▶ Фрагмент текста:
------------------------

Двигаясь далее на запад, Китай ассигновал 12 миллиардов долларов на развитие порта Гвадар на побережье Аравийского моря в Пакистане. Идея заключается в создании места, где нефтехимические продукты, перекачанные из Средней Азии (Казахстана и Туркменистана), а также полезные ископаемые, поступающие из Афганистана, могут быть перегружены на танкеры и грузовые суда, направляющиеся в Китай. Гвадарскому проекту мешает нестабильность и проблемы безопасности – результат столкновений белуджских сепаратистов и центрального правительства – из разряда тех, которые препятствуют работе таких многонациональных корпораций, как «Эксон мобил» в Индонезии или Нигерии. Но Китай продолжает вкладывать инвестиции в порт Гвадар и работает над установлением контроля над портовым оборудованием294.

------------------------

▶ Короткое задание 1:
Перепишите из фрагмента о порте Гвадар отрывок от слов «Двигаясь далее на» до слов «над портовым оборудованием294.» включительно.
▶ Короткое задание 2:
Какую сумму, согласно фрагменту о порте Гвадар, Китай выделил на развитие этого порта?
▶ Короткое задание 3:
Подхватите фрагмент о порте Гвадар и продолжите его с того места, где он заканчивается.
Записи, приведённые дальше, взяты из другого источника.

(Подборка записей)
------------------------

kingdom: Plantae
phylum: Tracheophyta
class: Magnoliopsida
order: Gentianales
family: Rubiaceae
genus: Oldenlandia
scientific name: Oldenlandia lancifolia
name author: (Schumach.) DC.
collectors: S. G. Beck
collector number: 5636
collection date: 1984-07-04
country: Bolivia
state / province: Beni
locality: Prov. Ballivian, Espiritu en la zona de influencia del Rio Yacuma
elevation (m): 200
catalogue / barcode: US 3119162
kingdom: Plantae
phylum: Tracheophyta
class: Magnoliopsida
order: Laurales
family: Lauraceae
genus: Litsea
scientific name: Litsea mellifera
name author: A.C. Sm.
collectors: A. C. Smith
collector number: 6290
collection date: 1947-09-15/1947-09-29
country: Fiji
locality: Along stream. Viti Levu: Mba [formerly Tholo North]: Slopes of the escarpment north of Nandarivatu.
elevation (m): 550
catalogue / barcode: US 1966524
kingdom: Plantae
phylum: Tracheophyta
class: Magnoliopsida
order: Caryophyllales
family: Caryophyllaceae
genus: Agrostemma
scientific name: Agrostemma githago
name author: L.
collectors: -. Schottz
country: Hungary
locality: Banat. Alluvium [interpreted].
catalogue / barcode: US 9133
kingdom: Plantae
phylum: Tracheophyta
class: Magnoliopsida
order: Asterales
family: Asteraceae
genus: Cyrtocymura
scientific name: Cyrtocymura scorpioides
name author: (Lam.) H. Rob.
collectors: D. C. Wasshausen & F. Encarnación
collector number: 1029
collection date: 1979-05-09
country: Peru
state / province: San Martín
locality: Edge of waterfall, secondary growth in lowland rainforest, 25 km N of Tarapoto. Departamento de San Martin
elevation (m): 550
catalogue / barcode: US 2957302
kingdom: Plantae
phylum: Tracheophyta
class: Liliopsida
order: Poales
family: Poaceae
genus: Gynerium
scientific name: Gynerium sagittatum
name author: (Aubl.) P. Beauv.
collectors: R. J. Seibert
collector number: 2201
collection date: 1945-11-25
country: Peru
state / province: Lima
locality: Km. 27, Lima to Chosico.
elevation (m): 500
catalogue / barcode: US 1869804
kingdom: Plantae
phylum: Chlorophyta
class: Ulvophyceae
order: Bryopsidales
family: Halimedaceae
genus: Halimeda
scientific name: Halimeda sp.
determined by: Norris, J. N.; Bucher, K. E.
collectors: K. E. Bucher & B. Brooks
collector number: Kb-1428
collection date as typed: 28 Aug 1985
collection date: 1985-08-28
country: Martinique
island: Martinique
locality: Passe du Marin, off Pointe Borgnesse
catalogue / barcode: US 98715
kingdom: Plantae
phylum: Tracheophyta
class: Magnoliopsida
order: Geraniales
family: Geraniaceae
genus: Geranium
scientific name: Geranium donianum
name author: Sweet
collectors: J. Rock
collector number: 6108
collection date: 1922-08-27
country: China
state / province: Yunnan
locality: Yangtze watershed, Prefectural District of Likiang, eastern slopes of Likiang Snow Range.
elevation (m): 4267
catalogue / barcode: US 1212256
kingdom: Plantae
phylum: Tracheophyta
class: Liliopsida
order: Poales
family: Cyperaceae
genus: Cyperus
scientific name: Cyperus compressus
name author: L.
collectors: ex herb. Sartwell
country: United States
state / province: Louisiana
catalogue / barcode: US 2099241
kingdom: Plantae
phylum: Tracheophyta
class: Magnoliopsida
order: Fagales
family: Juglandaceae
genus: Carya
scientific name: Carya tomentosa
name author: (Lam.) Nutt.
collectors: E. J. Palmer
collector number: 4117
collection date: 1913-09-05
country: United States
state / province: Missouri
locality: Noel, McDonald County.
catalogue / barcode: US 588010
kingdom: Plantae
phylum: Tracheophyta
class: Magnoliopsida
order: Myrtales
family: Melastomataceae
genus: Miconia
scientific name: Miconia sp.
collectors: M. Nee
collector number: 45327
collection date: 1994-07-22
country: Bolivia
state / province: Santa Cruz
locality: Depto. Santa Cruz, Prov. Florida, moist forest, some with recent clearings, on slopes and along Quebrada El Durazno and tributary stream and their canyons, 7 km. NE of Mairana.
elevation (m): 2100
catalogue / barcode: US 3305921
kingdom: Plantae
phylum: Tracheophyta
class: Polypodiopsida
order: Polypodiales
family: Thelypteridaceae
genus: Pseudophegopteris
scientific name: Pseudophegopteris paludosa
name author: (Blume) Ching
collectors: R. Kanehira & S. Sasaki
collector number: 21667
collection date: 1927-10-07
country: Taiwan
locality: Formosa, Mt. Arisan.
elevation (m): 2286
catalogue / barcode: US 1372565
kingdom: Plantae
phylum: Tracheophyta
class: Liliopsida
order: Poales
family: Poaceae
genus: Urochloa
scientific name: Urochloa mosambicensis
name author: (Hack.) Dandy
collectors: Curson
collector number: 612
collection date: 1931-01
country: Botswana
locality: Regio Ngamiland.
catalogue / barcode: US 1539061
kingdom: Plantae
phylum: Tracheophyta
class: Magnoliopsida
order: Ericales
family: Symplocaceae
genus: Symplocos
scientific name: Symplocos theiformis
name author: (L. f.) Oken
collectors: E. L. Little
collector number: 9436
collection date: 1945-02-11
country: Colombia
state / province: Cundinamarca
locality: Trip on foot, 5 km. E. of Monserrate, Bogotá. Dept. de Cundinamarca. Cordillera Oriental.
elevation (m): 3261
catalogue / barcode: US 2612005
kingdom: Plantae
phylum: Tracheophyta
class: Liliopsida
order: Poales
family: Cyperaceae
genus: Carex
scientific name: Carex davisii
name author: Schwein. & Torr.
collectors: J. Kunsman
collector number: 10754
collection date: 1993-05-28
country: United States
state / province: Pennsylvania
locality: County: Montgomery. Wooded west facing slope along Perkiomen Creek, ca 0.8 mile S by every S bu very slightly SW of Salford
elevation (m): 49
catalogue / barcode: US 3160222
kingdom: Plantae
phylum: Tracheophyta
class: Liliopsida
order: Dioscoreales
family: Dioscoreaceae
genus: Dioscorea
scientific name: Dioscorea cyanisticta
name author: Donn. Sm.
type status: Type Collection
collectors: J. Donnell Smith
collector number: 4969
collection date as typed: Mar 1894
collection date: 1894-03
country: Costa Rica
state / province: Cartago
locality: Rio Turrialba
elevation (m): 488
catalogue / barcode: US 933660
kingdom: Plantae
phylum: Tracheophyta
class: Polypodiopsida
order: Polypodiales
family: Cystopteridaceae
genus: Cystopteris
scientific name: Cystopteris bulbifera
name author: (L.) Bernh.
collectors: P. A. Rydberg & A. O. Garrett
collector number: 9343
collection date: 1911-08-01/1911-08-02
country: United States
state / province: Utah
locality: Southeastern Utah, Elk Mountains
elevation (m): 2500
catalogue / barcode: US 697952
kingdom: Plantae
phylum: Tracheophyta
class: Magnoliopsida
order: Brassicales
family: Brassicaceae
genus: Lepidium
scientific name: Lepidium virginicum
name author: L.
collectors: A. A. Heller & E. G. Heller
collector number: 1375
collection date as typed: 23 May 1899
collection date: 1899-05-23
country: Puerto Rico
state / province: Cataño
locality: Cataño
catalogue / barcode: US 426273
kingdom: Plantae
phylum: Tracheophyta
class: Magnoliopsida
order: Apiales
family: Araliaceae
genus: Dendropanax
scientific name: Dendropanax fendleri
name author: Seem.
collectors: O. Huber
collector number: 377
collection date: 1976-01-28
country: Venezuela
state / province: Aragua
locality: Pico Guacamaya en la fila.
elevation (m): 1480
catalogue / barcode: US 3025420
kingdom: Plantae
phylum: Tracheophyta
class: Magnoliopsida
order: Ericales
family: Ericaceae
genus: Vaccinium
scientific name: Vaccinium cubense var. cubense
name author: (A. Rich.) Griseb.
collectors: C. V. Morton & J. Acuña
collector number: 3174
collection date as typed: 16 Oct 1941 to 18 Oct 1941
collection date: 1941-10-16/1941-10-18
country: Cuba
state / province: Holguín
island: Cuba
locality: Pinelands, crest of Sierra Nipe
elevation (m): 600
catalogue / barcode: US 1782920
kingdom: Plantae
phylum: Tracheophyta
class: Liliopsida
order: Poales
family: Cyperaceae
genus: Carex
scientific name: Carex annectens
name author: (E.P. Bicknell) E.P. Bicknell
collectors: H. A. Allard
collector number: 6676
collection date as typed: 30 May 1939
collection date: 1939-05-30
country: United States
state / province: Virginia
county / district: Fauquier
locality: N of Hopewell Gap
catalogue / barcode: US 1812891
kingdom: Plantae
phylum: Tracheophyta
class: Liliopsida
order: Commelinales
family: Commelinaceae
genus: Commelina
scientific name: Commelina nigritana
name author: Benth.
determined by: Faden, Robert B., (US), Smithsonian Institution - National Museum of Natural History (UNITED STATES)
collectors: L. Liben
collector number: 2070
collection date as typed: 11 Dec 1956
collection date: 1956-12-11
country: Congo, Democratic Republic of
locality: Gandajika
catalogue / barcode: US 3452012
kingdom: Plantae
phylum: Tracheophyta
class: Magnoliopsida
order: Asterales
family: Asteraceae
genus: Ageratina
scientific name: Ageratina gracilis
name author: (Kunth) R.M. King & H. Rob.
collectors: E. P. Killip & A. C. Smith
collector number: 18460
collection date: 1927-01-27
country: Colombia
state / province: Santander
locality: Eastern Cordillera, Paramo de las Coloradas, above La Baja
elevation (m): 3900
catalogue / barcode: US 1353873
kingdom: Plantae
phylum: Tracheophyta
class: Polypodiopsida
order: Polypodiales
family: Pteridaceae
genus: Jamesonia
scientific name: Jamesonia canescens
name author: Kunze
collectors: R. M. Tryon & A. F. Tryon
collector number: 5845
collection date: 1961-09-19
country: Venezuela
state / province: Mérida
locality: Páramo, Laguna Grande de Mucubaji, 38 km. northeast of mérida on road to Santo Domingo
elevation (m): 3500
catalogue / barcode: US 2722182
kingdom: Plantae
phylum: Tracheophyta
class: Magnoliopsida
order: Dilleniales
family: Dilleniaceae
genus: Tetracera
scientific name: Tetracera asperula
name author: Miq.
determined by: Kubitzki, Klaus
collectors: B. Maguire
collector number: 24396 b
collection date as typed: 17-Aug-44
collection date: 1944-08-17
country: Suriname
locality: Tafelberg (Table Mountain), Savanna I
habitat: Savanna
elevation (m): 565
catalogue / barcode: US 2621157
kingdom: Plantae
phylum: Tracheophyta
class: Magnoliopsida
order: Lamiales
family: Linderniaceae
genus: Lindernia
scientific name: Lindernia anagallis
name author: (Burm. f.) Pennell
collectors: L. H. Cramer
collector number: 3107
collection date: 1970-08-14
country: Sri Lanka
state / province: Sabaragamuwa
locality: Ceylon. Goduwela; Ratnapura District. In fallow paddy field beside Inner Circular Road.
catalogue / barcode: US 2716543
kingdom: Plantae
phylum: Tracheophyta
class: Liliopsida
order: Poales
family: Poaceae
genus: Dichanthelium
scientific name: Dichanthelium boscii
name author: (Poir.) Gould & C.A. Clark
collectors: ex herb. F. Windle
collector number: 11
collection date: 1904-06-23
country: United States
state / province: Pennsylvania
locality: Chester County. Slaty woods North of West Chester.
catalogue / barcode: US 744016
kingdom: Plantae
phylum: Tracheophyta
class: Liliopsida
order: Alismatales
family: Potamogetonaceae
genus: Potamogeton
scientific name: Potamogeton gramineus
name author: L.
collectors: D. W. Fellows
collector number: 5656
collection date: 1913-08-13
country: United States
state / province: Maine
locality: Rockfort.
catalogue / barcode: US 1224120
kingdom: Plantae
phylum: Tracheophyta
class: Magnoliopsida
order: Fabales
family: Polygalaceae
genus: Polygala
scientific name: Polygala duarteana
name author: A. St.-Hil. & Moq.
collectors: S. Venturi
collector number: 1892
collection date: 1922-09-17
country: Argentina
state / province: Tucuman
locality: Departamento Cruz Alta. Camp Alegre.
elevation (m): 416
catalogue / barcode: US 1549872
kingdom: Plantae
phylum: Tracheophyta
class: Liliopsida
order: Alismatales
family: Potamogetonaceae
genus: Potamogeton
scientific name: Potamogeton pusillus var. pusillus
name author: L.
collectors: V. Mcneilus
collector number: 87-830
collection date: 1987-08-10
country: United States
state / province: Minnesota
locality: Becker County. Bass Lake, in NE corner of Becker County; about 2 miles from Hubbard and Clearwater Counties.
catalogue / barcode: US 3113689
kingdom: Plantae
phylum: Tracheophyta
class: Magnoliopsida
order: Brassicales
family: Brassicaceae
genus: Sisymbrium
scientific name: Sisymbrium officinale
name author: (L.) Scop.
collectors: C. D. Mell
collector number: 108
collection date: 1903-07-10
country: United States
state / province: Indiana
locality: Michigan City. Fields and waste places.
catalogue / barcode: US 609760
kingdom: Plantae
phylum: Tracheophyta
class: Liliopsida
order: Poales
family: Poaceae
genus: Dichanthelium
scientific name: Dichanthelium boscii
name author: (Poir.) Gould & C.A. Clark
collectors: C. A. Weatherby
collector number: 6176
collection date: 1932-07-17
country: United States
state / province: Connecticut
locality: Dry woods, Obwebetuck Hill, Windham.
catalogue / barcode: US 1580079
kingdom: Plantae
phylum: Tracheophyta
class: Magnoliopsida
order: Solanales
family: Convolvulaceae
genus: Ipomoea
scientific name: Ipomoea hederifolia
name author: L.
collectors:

------------------------

▶ Письменный ответ 1:
Двигаясь далее на запад, Китай ассигновал 12 миллиардов долларов на развитие порта Гвадар на побережье Аравийского моря в Пакистане. Идея заключается в создании места, где нефтехимические продукты, перекачанные из Средней Азии (Казахстана и Туркменистана), а также полезные ископаемые, поступающие из Афганистана, могут быть перегружены на танкеры и грузовые суда, направляющиеся в Китай. Гвадарскому проекту мешает нестабильность и проблемы безопасности – результат столкновений белуджских сепаратистов и центрального правительства – из разряда тех, которые препятствуют работе таких многонациональных корпораций, как «Эксон мобил» в Индонезии или Нигерии. Но Китай продолжает вкладывать инвестиции в порт Гвадар и работает над установлением контроля над портовым оборудованием294.

▶ Письменный ответ 2:
12 миллиардов долларов.

▶ Письменный ответ 3:
Не удивительно в таком случае, что Китай заинтересован в других трубопроводах. В их числе те, которые идут из Ирана в Пакистан, а затем, возможно, со временем пойдут через горы Гиндукуш в Синьцзян. Другие начнутся в Средней Азии в месторождениях газа Туркменистана, а потом змеей протянутся через Афганистан и Пакистан к порту Гвадар или прямиком в Синьцзян. Но и здесь снова возникает соперничество с США. Вашингтон ведет переговоры о трубе из Туркменистана в Индию (а не в Китай) как части американской инициативы создания «нового шелкового пути» для подключения к торгово-экономическому сотрудничеству Афганистана и других стран вдоль исторического сухопутного маршрута торговых путей между Китаем и Европой. Новый шелковый путь – это благородная идея, которая могла бы сработать, если бы у Америки действительно было настоящее обязательство по обеспечению стабильности в Афганистане и существенное финансовое обязательство по строительству инфраструктуры, развитию промышленности и торговли, не говоря уже об обязательстве улучшить отношения с Пакистаном и установить отношения с Ираном. Без такого обязательства эта идея в лучшем случае станет основой для китайской региональной экономической системы.
Два десятка лет назад крупные промышленные и населенные центры Китая располагались на его восточном побережье. Этот район остается основным, однако и народ, и производство – и насущная потребность в потребляемой энергии – движутся на запад295. Китаю сейчас необходимо больше и больше энергоносителей для развития расположенных в центральной и западной частях страны территорий, а это еще одна причина прокладывать трубопроводы в юго-западные провинции Юньнань (из Мьянмы) и Синьцзян (из Пакистана)296.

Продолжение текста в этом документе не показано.